La señora siguió gritando. Eran más bien aullidos. Parecía que la despellejaban. En eso que se asoma la dueña de la tienda y el nieto sale de la casa. En cuanto vio a su abuela, a su mamá postiza, el niño se echó a correr. No paró hasta que giró en la esquina. Después ya no lo vimos. La dueña de la tienda fue al teléfono público y marcó un número.
Recién había pasado el mediodía.
Yo disque me puse a recoger basura suelta. El chavo se bajó de la bicicleta e intentó tranquilizarla. Le pedía perdón, yo lo escuché. Se puso a llorar. Era un chavo, después de todo. Le repito, mi comandante, a lo mucho tendría quince años. Sacó un trapo que traía en el pantalón e intentó limpiar la herida. La doña le alejaba las manos y seguía gritando. Todo acabaría en gritos.
Por un lado de la calle llegó el niño. Ya no venía solo. Lo acompañaban tres de sus «tíos», así le dice a los que fueron amantes de su madre. En el extremo de la tienda se reunieron otros cuatro. Se acercaron de puntitas. El chavo ni los vio venir de tantas lágrimas que tenía en los ojos.
Entre todos se le amontonaron y lo amarraron.
En el suelo lo agarraron a palos y a golpes, hasta que se cansaron. También fue cuando le sacaron el ojo derecho. Pero no se lo botaron de una patada, como le habían contado, mi comandante. Usaron un desarmador.
Poco a poco llegaron más, ya sabe cómo es la gente.
Primero se acercaron y nomás vieron. Los que ya habían perdido el control se turnaban para torturar al chavo.
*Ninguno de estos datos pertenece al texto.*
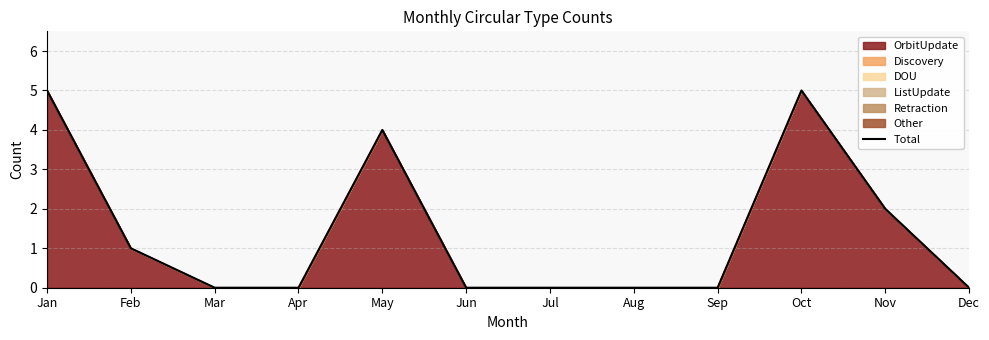

Rank the categories by value from lowest to highest.

Mar, Apr, Jun, Jul, Aug, Sep, Dec, Feb, Nov, May, Jan, Oct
Alguien trajo una caja de herramientas. Usaron pinzas, clavos, navajas. Cuando estaba despierto, el chavo gritaba hasta que se le ponían morados los labios. En algún momento, alguien le arrancó el ojo izquierdo y se echó a correr, pero nadie lo persiguió. Sería un caníbal o un satanista. Tal vez luego lo encuentren.
Apenas había pasado media hora y ya estaban reunidas más de cincuenta personas. Lo que siguió nadie podrá contárselo con todos los detalles. Hasta yo tuve que voltearme algunas veces. No soporté ver tanto dolor y rabia. Tanta maldad. Bastaron unas palabras de la doña para que todos se le echaran encima. Para que lo hicieran pedazos. Lo mataron lento. Lo último que vi fue cuando agarraron las tijeras que él mismo había afilado y le separaron la cabeza del pescuezo. Trabajaba bien, las dejó bien filosas.
Por eso le digo que me haga caso, mi comandante. Mejor váyanse de aquí. Ya se juntaron muchos y usted no viene con tantos hombres. Seguro nos matan a unos cuántos, pero al final nos los vamos a chingar. Ya les entregamos los restos del cuerpo. La cabeza se queda con nosotros. Así dicen nuestras Leyes. Mejor vuelva con refuerzos y le aseguro que todo estará más tranquilo. Hágame caso. Fíjese cómo pasan las cosas. Le juro que clarito oigo el grito del chavo.